How Can Data Leaks Be Exploited?
Malicious attackers who gain access to exposed data can leverage it for financial gain, such as ransomware attacks or identity theft. Politically motivated groups can use it to shape public opinion, misinformation campaigns and to influence the outcome of elections. Individual attackers might use it to dox an individual by sharing private information in a manner that hurts their reputation or is embarrassing. Famous individuals or those in positions of authority are at particular risk for doxing. Finally, data leaks can disrupt the services of an organization, as in the case of the Discord data leak.
How Organizations Can Prevent a Data Leak
The good news is that data leaks can often be mitigated by putting the right security policies in place.
Policies for data leak prevention can include:
- Implement data security measures
Organizations should enforce data security measures such as data encryption, multi-factor authentication, limiting permissions and a zero-trust approach to security as a first line of defense in preventing data leaks. Additional security policies such as employee keycards can prevent physical theft that leads to leaks of sensitive data.
- Mandate cybersecurity awareness training
Employee training helps your entire organization work together and understand the types of human error (e.g. weak passwords and excessive permissions) they have control of and use this knowledge to better defend against cyberattacks.
- Secure your endpoints
Desktops, mobile phones, laptops and IoT devices all offer entry points an attacker can use to exploit to gain access to your organization’s network. The transfer of data through emails and USB devices is also a common entry point for attackers.
- Use Data Loss Prevention (DLP) tools
A myriad of commerce tools exist that detect data leakage. DLP tools often combine different methods of protection, such as endpoint protection, monitoring services, antivirus software and advanced solutions that incorporate machine learning and artificial intelligence to detect and defend against data loss and leaks.
- Monitor third-party risk
Since third parties are one of the most common sources of data leaks, ongoing monitoring of them is crucial.
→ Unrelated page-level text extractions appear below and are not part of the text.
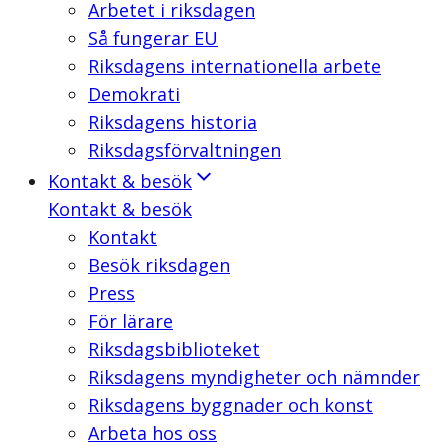
Arbetet i riksdagen
Så fungerar EU
Riksdagens internationella arbete
Demokrati
Riksdagens historia
Riksdagsförvaltningen
Kontakt & besök
Kontakt & besök
Kontakt
Besök riksdagen
Press
För lärare
Riksdagsbiblioteket
Riksdagens myndigheter och nämnder
Riksdagens byggnader och konst
Arbeta hos oss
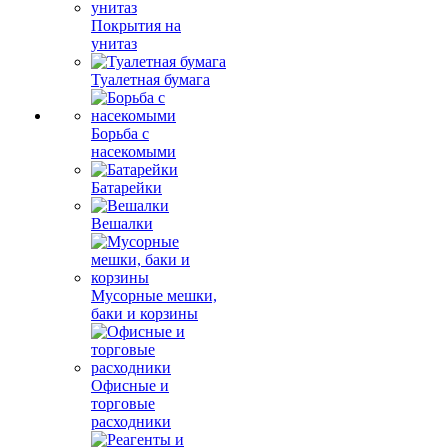
Покрытия на
унитаз
Туалетная бумага
Борьба с
насекомыми
Батарейки
Вешалки
Мусорные мешки,
баки и корзины
Офисные и
торговые
расходники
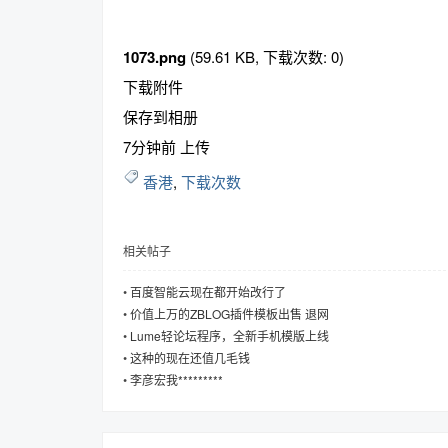
1073.png
(59.61 KB, 下载次数: 0)
下载附件
趣
保存到相册
7分钟前 上传
香港
,
下载次数
相关帖子
•
百度智能云现在都开始改行了
儿
•
价值上万的ZBLOG插件模板出售 退网
•
Lume轻论坛程序，全新手机模版上线
•
这种的现在还值几毛钱
•
李彦宏我*********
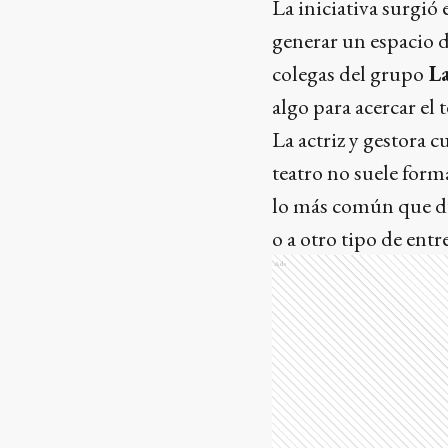
La iniciativa surgió 
generar un espacio d
colegas del grupo
La
algo para acercar el 
La actriz y gestora 
teatro no suele forma
lo más común que dura
o a otro tipo de ent
Ads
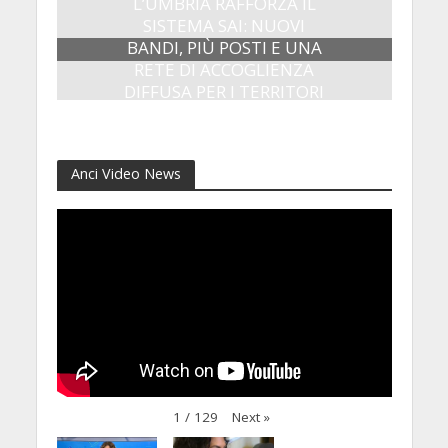
L’UMBRIA RAFFORZA IL
SISTEMA SAI: NUOVI
BANDI, PIÙ POSTI E UNA
RETE DI ACCOGLIENZA
DIFFUSA PER I TERRITORI
8 Luglio 2026
Anci Video News
Next
»
1
/
129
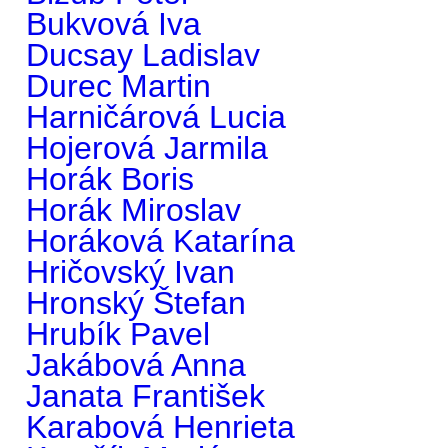
Bukvová Iva
Ducsay Ladislav
Durec Martin
Harničárová Lucia
Hojerová Jarmila
Horák Boris
Horák Miroslav
Horáková Katarína
Hričovský Ivan
Hronský Štefan
Hrubík Pavel
Jakábová Anna
Janata František
Karabová Henrieta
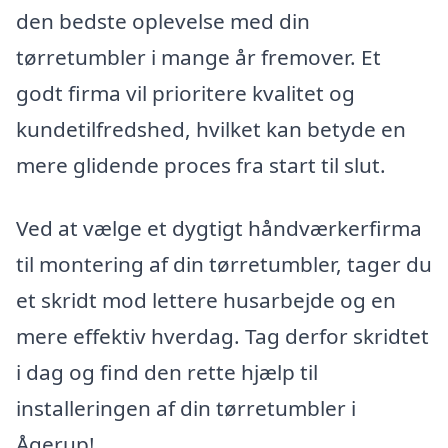
den bedste oplevelse med din
tørretumbler i mange år fremover. Et
godt firma vil prioritere kvalitet og
kundetilfredshed, hvilket kan betyde en
mere glidende proces fra start til slut.
Ved at vælge et dygtigt håndværkerfirma
til montering af din tørretumbler, tager du
et skridt mod lettere husarbejde og en
mere effektiv hverdag. Tag derfor skridtet
i dag og find den rette hjælp til
installeringen af din tørretumbler i
Ågerup!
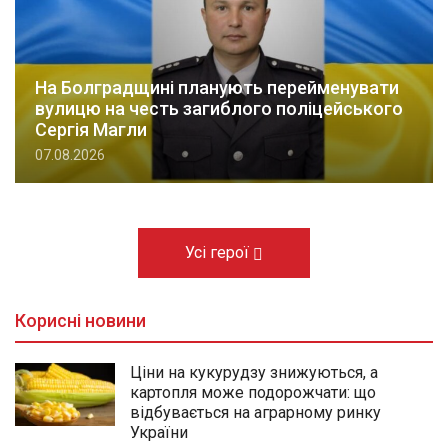
На Болградщині планують перейменувати
вулицю на честь загиблого поліцейського
Сергія Магли
07.08.2026
Усі герої
Корисні новини
Ціни на кукурудзу знижуються, а
картопля може подорожчати: що
відбувається на аграрному ринку
України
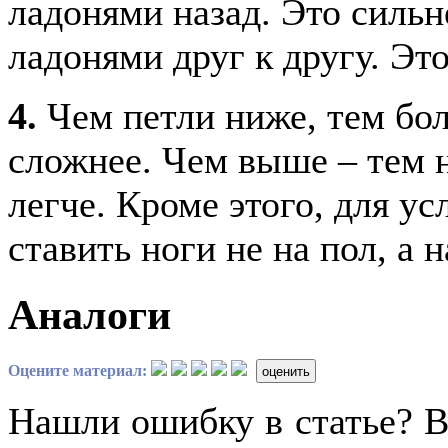
ладонями назад. Это сильне
ладонями друг к другу. Это
4.
Чем петли ниже, тем бо
сложнее. Чем выше – тем 
легче. Кроме этого, для 
ставить ноги не на пол, а н
Аналоги
Оцените материал:
оценить
Нашли ошибку в статье? 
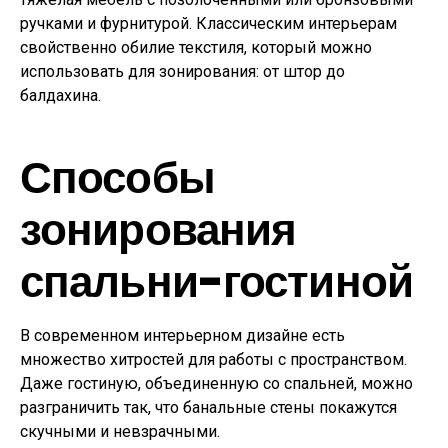
ручками и фурнитурой. Классическим интерьерам
свойственно обилие текстиля, который можно
использовать для зонирования: от штор до
балдахина.
Способы
зонирования
спальни-гостиной
В современном интерьерном дизайне есть
множество хитростей для работы с пространством.
Даже гостиную, объединенную со спальней, можно
разграничить так, что банальные стены покажутся
скучными и невзрачными.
Many industry regulations and guidelines require it as well, holding your organization accountable in the event of any third-party data leak.
How Panorays Can Help Manage Third-Party Risk
Panorays deliver a 360-degree rating of your supplier’s risk through a combination of automated security and extended attack surface monitoring, enabling third-party risk managers to gain a better understanding of the true business impact of any risk. With its massive database of information, Panorays offers a Smart Match feature that generates AI questionnaire responses based on previous responses of customers, facilitating faster and more accurate responses to questionnaires.
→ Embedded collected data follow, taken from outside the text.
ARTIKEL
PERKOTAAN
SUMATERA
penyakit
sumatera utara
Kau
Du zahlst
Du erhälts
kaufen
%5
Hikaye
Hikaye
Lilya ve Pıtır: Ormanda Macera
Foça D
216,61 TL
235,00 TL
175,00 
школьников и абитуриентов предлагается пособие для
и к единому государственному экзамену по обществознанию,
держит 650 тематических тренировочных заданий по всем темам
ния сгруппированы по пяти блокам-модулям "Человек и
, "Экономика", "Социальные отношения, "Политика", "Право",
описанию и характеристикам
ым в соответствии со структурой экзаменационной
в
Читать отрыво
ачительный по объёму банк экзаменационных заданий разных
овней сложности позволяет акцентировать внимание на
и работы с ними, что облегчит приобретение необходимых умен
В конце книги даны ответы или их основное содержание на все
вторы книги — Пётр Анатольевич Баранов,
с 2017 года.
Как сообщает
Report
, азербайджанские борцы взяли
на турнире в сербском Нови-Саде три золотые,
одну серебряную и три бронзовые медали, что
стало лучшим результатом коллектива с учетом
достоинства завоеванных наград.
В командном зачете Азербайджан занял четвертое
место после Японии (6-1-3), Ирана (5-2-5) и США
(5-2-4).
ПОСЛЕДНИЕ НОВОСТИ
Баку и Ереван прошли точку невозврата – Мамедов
Data leakage is the unauthorized use of sensitive data or information of an organization for external sources. Most data leaks are accidental, while most data breaches occur as a result of malicious intent.
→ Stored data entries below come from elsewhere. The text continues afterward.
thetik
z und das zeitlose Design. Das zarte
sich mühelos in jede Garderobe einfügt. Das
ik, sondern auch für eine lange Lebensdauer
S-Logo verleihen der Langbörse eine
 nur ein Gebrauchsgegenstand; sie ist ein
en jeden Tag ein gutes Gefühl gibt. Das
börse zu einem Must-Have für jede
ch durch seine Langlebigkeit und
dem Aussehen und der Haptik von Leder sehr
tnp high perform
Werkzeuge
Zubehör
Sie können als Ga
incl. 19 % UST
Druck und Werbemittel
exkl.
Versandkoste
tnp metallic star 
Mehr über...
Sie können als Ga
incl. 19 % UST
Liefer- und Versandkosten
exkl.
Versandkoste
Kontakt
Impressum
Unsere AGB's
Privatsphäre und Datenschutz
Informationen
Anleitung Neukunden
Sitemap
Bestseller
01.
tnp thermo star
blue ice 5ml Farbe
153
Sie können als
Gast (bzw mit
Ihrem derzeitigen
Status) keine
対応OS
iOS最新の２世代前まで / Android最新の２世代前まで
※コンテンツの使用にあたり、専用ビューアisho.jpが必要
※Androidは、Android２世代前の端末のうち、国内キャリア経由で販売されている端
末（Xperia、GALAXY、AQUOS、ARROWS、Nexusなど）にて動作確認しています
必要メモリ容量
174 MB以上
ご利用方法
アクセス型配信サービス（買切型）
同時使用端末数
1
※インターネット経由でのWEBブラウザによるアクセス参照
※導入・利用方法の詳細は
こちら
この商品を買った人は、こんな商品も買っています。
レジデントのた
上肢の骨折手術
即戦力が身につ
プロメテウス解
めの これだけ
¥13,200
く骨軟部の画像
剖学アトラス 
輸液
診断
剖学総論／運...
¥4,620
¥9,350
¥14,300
An example of data leakage is when a disgruntled employee exposes the sensitive information of customers by publicizing the credit card and social security numbers of customers on the dark web.
Organizations can prevent data leakage by:
1. Implementing data security measures. These include multi-factor authentication, data encryption, and restricting permissions to only necessary users.
2. Mandating cyber security awareness training. The entire organization needs to be aware of factors such as weak passwords, which allow data leakage.
3. Securing endpoints. Desktops, mobile devices and any other device that connects to the company network must be secure.
4. Using Data Loss Prevention Tools (DLP). These include endpoint security, anti-virus software and advanced solutions to detect and defend against data loss.
5. Monitoring third-party risk. Since third parties are a major source of data leaks and breaches, third-party monitoring is crucial.